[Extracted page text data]
· · · · · · ·
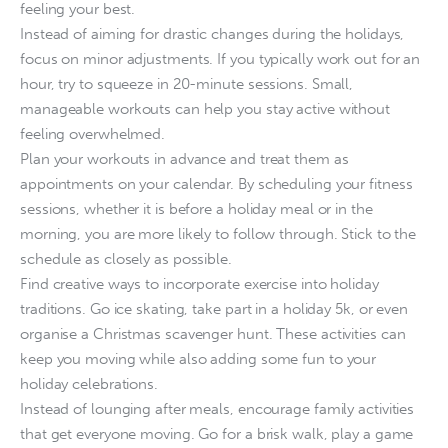
feeling your best.
Instead of aiming for drastic changes during the holidays,
focus on minor adjustments. If you typically work out for an
hour, try to squeeze in 20-minute sessions. Small,
manageable workouts can help you stay active without
feeling overwhelmed.
Plan your workouts in advance and treat them as
appointments on your calendar. By scheduling your fitness
sessions, whether it is before a holiday meal or in the
morning, you are more likely to follow through. Stick to the
schedule as closely as possible.
Find creative ways to incorporate exercise into holiday
traditions. Go ice skating, take part in a holiday 5k, or even
organise a Christmas scavenger hunt. These activities can
keep you moving while also adding some fun to your
holiday celebrations.
Instead of lounging after meals, encourage family activities
that get everyone moving. Go for a brisk walk, play a game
· · · · · · ·
### About this exercise
Excluding images, return all of the records above word for word.

### Expected output
feeling your best.
Instead of aiming for drastic changes during the holidays,
focus on minor adjustments. If you typically work out for an
hour, try to squeeze in 20-minute sessions. Small,
manageable workouts can help you stay active without
feeling overwhelmed.
Plan your workouts in advance and treat them as
appointments on your calendar. By scheduling your fitness
sessions, whether it is before a holiday meal or in the
morning, you are more likely to follow through. Stick to the
schedule as closely as possible.
Find creative ways to incorporate exercise into holiday
traditions. Go ice skating, take part in a holiday 5k, or even
organise a Christmas scavenger hunt. These activities can
keep you moving while also adding some fun to your
holiday celebrations.
Instead of lounging after meals, encourage family activities
that get everyone moving. Go for a brisk walk, play a game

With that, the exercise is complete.